The camera view window (Figure 2C, camview.py) will pop up separately when the camera is turned on. It allows the users to view the ambient and fluorescent images of the sample and adjust the display brightness and zoom. It also enables the inspection of the quality of the volumetric stack by using a slider for changing the displayed Z planes. PyZebrascope supports two cameras in the detection path for multicolor imaging, and this camera view window can display images from two cameras separately or overlay them in RGB color channels.

PyZebrascope also has a dedicated module and interface for eye damage prevention (eye_exclusion.py) (Figure 2D). This feature is necessary for the side laser whose scanning pattern overlaps the eye during whole-brain imaging (Figure 1B) and not for the front laser that only needs to scan a narrow width between the eyes. In this interface, the experimenter looks at the side projection of a volumetric stack and draws an elliptic region of interest (ROI) to set where the lateral laser should be turned off (Figure 1B). This module automatically calculates the timing for turning off the laser across multiple Z-planes based on the set ROI. Thus, this interface prevents laser illumination into the eye while performing experiments, enabling behavioral tasks that depends on visual features presented to the fish.

Acquisition, Buffering and File Saving of Imaging Data

One of the challenges in neural activity imaging using light-sheet microscopy is its high image data throughput. Modern scientific CMOS cameras for light-sheet microscopy can acquire several megapixels per frame at the speed of over a hundred frames per second, which amounts to a data throughput of several hundred megabytes per second (MB/s). This high load poses significant challenges in ensuring continuous data flow from camera acquisition to file writing while avoiding writing delays and memory overflows.

PyZebrascope handles such flow of imaging data using three threads and three buffers for each camera (Figure 3A). The reading thread continuously transfers acquired images in the circular buffer of the camera to a first-in-first-out (FIFO) buffer in the system memory for file writing. This system buffer based on the Python queue module is advantageous compared to the camera’s circular buffer in that it allows access from multiple threads, does not require buffer preallocation, and does not allow overwriting of previously queued data. The writing thread continuously takes the image data from this FIFO system buffer and saves them into Hierarchical Data Format 5 (HDF5) files in uncompressed form. We chose this file format because writing in HDF5 format using h5py library (https://www.h5py.org/) yielded higher data throughput than writing in other formats, such Tagged Image File Format (TIFF), at the time of our prototyping. Each HDF5 file stores a set of images for each volumetric scan or a set of 100 images for single-plane imaging. In parallel with these file writing processes, the reading thread intermittently copies image data to another FIFO buffer on system memory (Figure 3A). This buffer provides image data to the camera view thread for displaying acquired images on the software interface (Figure 2C) during imaging experiments.

══════════

TASKS TO PERFORM:
a. In the PyZebrascope excerpt, copy everything from "PyZebrascope also has" down to "to the fish.", substituting "region" for "ROI".
b. According to the PyZebrascope excerpt, how many images does each HDF5 file store for single-plane imaging?

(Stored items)
══════════

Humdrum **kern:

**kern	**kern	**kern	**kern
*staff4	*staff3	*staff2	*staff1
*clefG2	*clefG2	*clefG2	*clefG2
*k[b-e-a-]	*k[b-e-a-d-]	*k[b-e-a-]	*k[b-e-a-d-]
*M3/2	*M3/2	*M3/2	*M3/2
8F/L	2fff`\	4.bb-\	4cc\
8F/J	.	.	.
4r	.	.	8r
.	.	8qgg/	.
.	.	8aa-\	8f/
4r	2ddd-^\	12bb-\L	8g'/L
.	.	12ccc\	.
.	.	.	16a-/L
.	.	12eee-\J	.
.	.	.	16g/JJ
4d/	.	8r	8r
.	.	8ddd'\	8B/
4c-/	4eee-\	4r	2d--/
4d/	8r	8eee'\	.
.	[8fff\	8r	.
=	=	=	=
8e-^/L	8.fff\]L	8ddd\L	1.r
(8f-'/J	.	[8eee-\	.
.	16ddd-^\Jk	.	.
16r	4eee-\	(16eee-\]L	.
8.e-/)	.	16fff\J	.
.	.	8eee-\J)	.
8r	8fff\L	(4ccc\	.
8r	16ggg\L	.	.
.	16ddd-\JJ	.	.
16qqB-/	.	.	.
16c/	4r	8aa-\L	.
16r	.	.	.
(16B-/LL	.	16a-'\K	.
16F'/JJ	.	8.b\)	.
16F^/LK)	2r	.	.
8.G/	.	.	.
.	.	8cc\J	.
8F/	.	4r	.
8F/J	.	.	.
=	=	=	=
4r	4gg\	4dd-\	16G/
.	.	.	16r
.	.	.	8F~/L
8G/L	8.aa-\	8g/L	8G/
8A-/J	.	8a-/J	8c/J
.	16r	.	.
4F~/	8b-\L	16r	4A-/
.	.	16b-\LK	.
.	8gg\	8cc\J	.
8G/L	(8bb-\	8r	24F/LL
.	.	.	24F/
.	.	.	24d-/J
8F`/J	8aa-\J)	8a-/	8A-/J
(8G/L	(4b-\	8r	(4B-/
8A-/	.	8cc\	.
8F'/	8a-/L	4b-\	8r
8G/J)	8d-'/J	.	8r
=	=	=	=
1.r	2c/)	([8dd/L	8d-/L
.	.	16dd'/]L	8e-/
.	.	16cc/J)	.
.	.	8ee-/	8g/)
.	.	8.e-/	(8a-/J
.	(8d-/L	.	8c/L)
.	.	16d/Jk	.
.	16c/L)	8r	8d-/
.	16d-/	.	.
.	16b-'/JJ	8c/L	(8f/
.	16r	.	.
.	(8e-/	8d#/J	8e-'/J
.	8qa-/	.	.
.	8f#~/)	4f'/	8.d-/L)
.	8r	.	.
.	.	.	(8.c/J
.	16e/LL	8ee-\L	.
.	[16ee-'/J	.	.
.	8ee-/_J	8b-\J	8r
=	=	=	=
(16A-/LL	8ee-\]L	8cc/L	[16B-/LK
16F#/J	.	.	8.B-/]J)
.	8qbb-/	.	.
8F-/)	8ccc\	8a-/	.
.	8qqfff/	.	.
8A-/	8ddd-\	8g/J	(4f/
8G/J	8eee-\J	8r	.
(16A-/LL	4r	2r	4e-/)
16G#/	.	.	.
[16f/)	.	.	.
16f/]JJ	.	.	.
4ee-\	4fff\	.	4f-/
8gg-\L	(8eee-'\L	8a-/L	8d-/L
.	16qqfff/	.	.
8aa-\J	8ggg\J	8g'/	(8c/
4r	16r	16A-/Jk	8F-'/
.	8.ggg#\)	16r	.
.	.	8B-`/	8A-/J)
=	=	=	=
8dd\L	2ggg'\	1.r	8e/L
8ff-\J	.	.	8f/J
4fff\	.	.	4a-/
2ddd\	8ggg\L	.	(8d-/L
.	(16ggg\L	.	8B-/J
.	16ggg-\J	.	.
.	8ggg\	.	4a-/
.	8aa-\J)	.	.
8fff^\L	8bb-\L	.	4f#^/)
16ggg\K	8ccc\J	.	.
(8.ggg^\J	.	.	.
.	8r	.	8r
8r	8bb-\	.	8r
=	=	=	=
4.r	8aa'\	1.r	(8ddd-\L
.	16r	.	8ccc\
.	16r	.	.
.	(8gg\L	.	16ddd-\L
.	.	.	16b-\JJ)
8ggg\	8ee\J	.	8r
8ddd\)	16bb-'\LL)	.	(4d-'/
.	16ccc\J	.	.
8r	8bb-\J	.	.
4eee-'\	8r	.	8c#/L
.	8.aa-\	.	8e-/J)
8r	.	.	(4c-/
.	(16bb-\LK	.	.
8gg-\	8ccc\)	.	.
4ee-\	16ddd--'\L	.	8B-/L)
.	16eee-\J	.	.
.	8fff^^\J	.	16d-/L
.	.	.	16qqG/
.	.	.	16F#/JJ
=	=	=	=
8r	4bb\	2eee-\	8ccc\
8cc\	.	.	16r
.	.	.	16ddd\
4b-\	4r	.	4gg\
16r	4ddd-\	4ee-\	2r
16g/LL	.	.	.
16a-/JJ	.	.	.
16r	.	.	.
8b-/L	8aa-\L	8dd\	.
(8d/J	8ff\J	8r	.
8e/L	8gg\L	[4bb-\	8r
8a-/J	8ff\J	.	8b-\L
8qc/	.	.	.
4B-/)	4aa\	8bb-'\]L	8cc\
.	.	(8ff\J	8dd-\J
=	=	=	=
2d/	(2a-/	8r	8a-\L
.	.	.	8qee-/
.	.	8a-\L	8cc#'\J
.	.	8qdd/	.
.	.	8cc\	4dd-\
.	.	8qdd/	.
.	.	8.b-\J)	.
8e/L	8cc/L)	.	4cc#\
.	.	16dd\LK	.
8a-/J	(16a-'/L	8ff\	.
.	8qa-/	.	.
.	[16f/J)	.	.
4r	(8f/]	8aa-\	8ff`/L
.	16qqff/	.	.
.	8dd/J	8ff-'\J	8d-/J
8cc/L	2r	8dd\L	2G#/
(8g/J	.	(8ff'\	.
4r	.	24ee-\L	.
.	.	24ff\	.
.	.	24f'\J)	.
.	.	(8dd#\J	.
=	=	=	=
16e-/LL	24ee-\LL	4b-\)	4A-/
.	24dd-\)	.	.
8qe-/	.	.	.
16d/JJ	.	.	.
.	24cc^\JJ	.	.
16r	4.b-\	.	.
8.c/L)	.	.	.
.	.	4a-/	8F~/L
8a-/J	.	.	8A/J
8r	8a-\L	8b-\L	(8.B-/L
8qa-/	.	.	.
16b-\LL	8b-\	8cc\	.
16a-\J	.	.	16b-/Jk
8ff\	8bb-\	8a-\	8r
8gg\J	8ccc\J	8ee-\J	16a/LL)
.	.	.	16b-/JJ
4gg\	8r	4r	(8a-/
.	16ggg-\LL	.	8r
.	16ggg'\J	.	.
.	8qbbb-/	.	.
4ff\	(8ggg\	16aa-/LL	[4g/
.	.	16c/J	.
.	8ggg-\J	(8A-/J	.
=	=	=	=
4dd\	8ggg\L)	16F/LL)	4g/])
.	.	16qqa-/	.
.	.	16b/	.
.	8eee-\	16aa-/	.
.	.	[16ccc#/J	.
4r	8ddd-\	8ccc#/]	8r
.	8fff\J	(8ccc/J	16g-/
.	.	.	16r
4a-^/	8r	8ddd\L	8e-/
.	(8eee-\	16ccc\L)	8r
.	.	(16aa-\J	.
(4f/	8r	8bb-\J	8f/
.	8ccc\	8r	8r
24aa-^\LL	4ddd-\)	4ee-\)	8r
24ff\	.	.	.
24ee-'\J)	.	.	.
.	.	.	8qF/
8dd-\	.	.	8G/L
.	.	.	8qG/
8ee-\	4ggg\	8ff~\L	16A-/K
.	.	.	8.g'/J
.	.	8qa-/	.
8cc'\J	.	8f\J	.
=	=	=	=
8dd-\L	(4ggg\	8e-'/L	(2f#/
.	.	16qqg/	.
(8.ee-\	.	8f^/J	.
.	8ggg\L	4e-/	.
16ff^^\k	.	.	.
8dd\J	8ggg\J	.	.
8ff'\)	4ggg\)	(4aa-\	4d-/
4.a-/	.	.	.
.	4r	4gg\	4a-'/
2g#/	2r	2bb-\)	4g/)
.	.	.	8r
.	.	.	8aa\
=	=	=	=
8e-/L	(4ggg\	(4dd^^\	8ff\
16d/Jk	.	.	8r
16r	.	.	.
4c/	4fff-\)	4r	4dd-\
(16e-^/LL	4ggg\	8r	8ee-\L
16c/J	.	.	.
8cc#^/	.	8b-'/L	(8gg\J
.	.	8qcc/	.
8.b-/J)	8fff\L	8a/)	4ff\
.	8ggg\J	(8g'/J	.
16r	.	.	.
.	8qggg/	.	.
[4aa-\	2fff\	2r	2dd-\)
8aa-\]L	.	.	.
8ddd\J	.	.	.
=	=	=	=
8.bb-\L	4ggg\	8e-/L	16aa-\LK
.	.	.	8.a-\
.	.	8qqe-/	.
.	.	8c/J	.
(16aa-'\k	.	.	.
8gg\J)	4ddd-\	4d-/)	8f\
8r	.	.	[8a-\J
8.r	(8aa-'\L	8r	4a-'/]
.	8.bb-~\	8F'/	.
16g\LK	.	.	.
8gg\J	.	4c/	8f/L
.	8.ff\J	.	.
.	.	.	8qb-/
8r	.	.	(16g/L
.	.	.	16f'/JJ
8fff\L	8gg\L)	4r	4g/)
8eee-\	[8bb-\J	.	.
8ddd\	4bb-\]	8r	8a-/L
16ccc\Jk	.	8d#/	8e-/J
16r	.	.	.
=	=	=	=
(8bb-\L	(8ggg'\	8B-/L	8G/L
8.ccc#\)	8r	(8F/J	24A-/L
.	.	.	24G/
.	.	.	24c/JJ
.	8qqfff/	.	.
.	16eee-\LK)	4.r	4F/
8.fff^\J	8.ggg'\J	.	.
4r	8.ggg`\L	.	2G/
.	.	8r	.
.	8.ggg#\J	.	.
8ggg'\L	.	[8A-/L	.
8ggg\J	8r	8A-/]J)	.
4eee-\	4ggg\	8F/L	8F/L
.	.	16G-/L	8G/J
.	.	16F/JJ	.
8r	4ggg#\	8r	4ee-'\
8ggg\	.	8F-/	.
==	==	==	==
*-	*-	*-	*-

══════════

ANSWERS PROVIDED:
a.
PyZebrascope also has a dedicated module and interface for eye damage prevention (eye_exclusion.py) (Figure 2D). This feature is necessary for the side laser whose scanning pattern overlaps the eye during whole-brain imaging (Figure 1B) and not for the front laser that only needs to scan a narrow width between the eyes. In this interface, the experimenter looks at the side projection of a volumetric stack and draws an elliptic region of interest (region) to set where the lateral laser should be turned off (Figure 1B). This module automatically calculates the timing for turning off the laser across multiple Z-planes based on the set region. Thus, this interface prevents laser illumination into the eye while performing experiments, enabling behavioral tasks that depends on visual features presented to the fish.

b. A set of 100 images.